The team's comparisons with the H. pylori reference genomes — as well a k-mer analysis that considered the number of 31-mer sequence combinations present at a given genome coverage depth — indicated that the error rate was higher for the PGM platform than it was for MiSeq.

Likewise, the accuracy of MiSeq Nextera reads exceeded that of MiSeq reads generated in combination with the Nextera XT sample preparation protocol (the Nextera XT protocol was linked to lower genome coverage than the Nextera method).

Data generated on all three platforms predicted similar numbers of single nucleotide variants in the H. pylori genomes, the group reported. But genomes sequenced on the Ion Torrent instrument appeared to contain around 10 times as many insertions and deletions, with many of the PGM-specific indels falling in homopolymeric parts of the H. pylori genome.

While the MiSeq Nextera protocol came out ahead on the read accuracy and de novo assembly side, though, the researchers found parts of the H. pylori genome were missed in assemblies comprised of MiSeq reads. On the other hand, PGM reads did capture many of those sequences, which tended to be especially rich in GC-bases.

Consequently, the PGM assemblies generally offered more accurate MLST profiles, highlighting the notion that the per-base accuracy may be less important when classifying H. pylori strains or looking at the relationships between them than it is when assembling and assessing complete H. pylori genomes.

"When comparing whole genomes and inferring strain-to-strain relationships, the errors would most likely be redundant and the correct relationship inferred," Perkins noted.

"[H]owever, for more detailed analysis of coding regions and potential pseudogenes, genes of biological interest, these errors are unlikely to be discovered by mass sequencing," he said.

The cost associated with each platform can also vary, depending on the experiments researchers have in mind.

At the time the experiments were performed, for instance, the cost of generating a million bases of sequence was lower using the MiSeq platform, despite higher per-run prices. For the H. pylori genome sequencing application, that meant that dozens of genomes had to be multiplexed on each MiSeq chip to see a price dip relative to the cost of PGM sequencing.
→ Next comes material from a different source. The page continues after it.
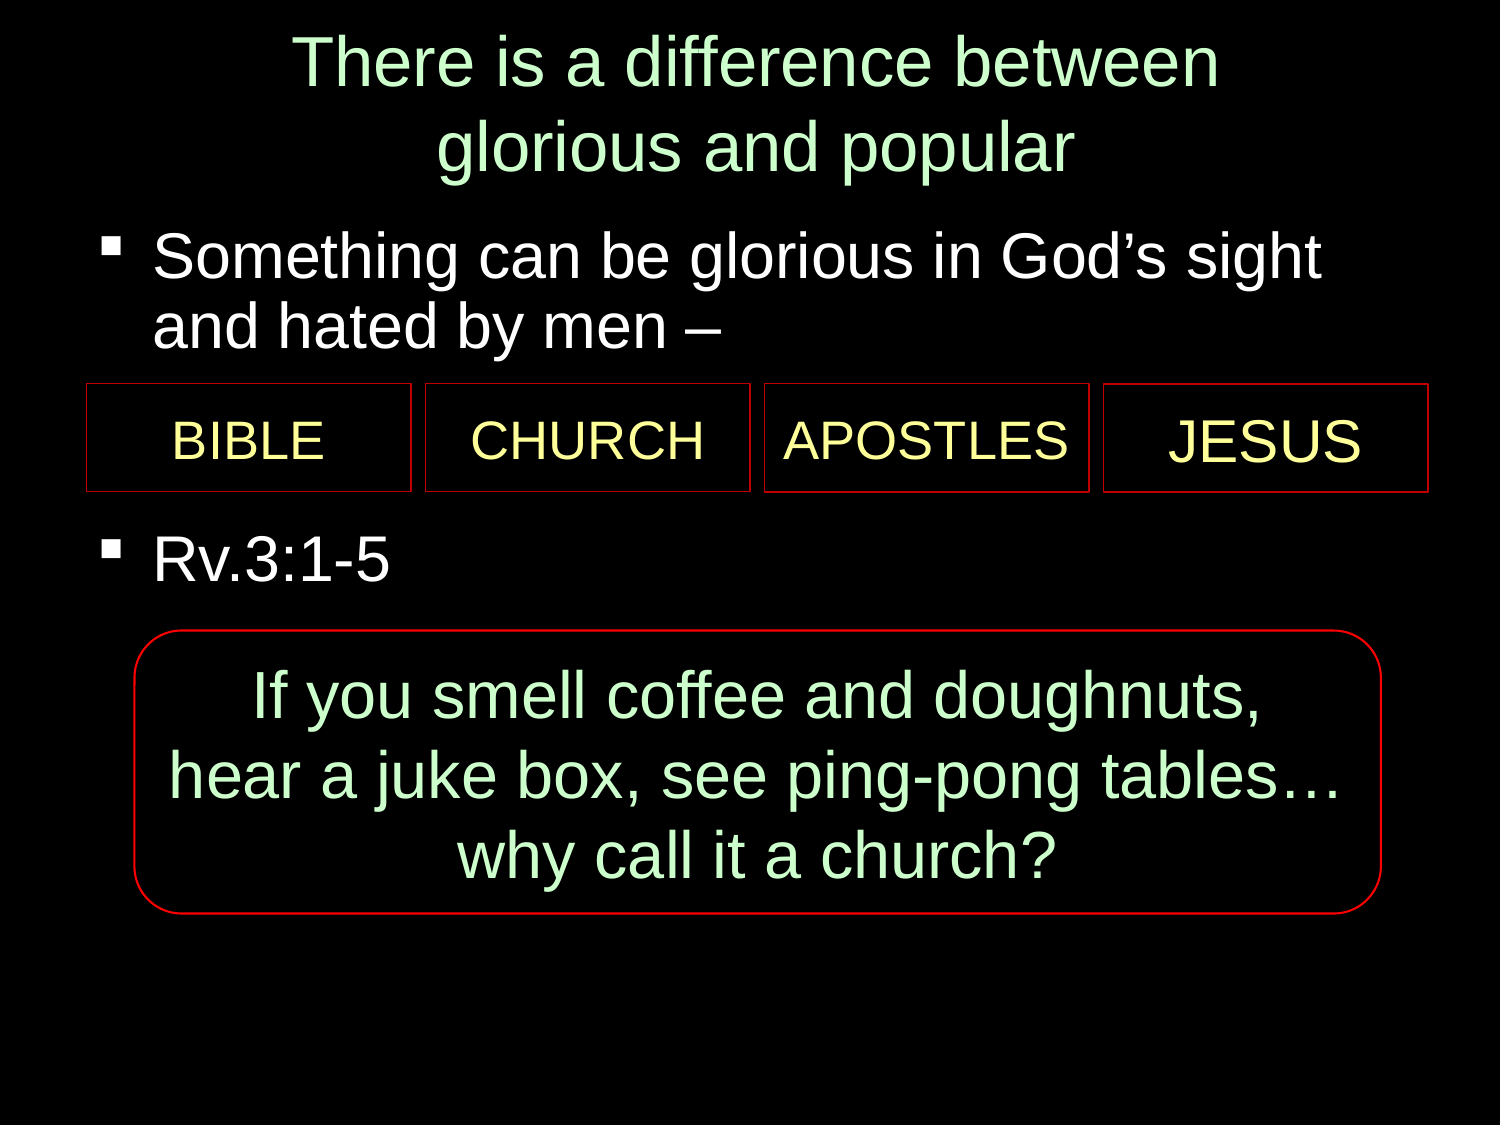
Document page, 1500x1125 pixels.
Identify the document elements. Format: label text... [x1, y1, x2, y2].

While it's tough to know whether the results of the H. pylori sequencing showdown will directly carry over to sequencing studies of other bacterial species, the researchers are optimistic that other groups will take advantage of some of the analytical approaches used in the current comparison when gauging the read quality and/or limitations associated with whatever sequencing platforms they select.

"[W]e hope our analyses could be utilized to study the accuracy of assemblies for other bacteria," Perkins told IS, adding, "Many groups are sequencing genome after genome with little thought of the accuracy of assemblies or missing regions. We certainly had inaccuracies and non-covered regions in our controls."
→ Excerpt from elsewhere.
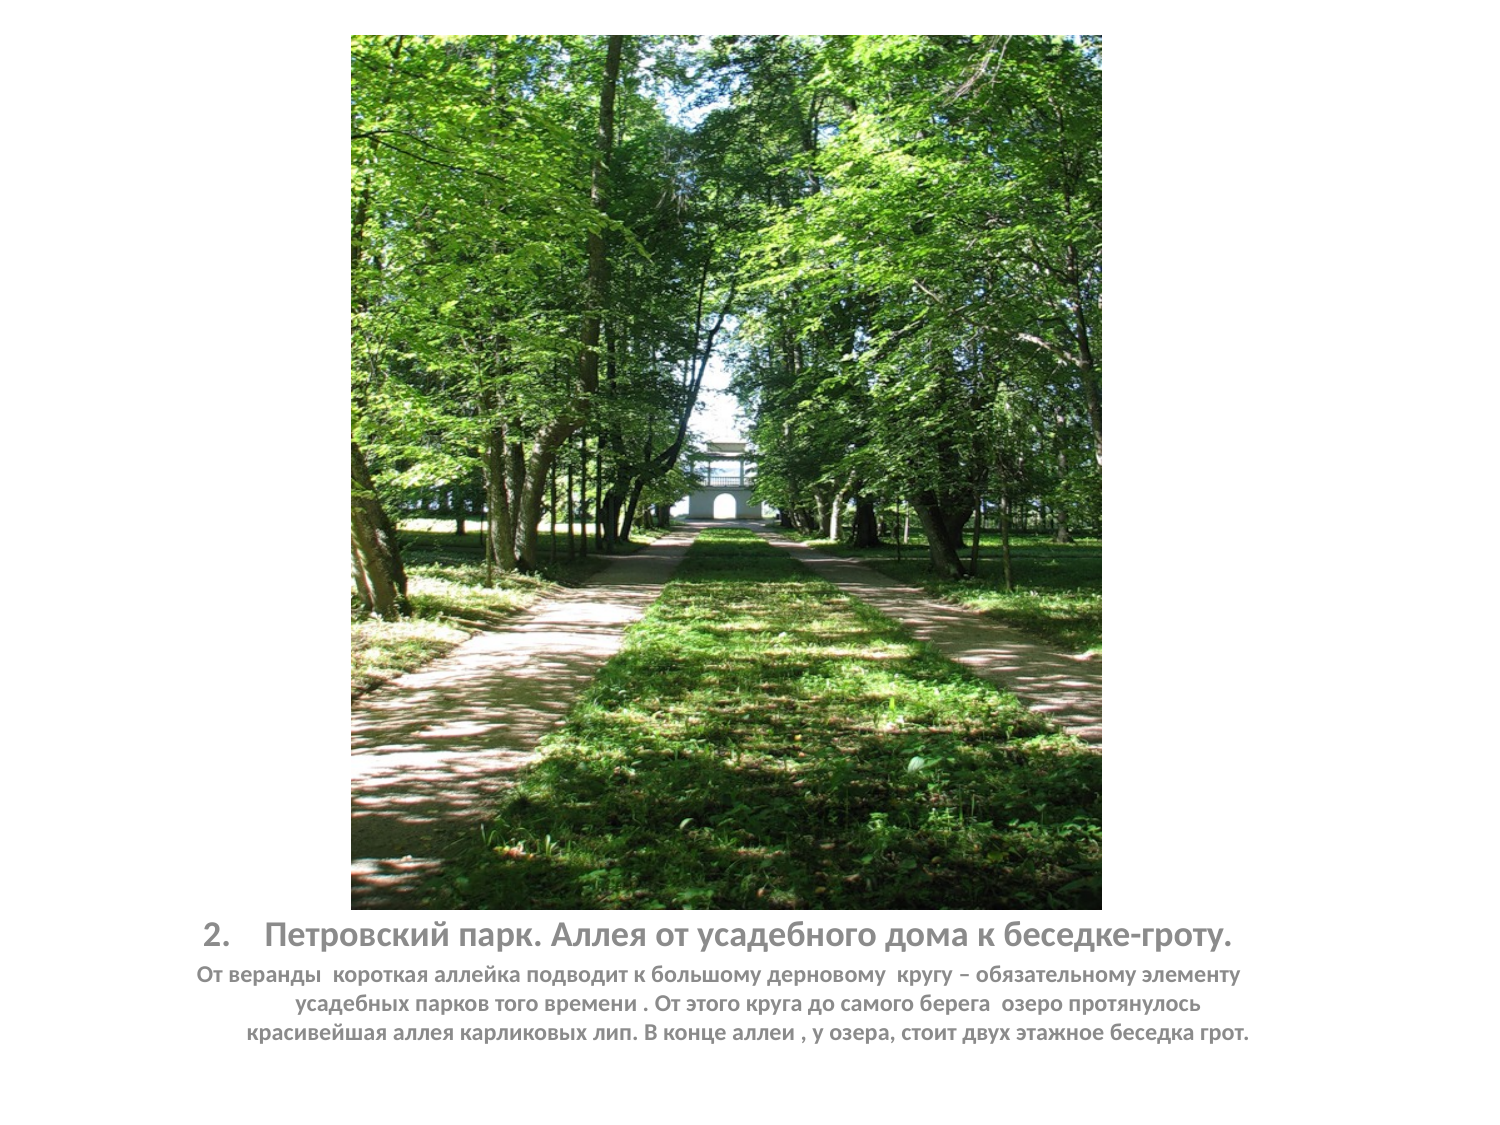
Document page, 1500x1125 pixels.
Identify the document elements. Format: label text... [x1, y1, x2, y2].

Going forward, the University of Western Australia team is eager to try to discern the extent of the variation present in H. pylori by using genome sequencing to look at everything from shared core genome sequences present across different H. pylori strains to variable regions and sequences contributing to host adaptation.
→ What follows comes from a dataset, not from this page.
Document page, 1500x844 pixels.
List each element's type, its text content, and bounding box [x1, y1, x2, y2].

"We have a large collection of strains," Perkins noted, "and we intend to start looking for the limit of diversity of this fascinating pathogen."

The team doesn't currently plan to do additional comparisons of new sequencing technologies as they become available, since it is not based at a genome sequencing center. Nevertheless, Perkins noted that the group has taken a crack at using a MiSeq 250 base pair Nextera XT protocol, which is generating promising data so far.

For most of their genome assemblies, the researchers are currently using the CLC assembler from CLC Bio, which made it possible to pick up H. pylori aptA gene sequences missed in assemblies generated from MiSeq reads using Velvet assembly software.

Even so, Perkins noted that the group is "constantly on the lookout for better algorithms, particularly now [that] read lengths are increasing."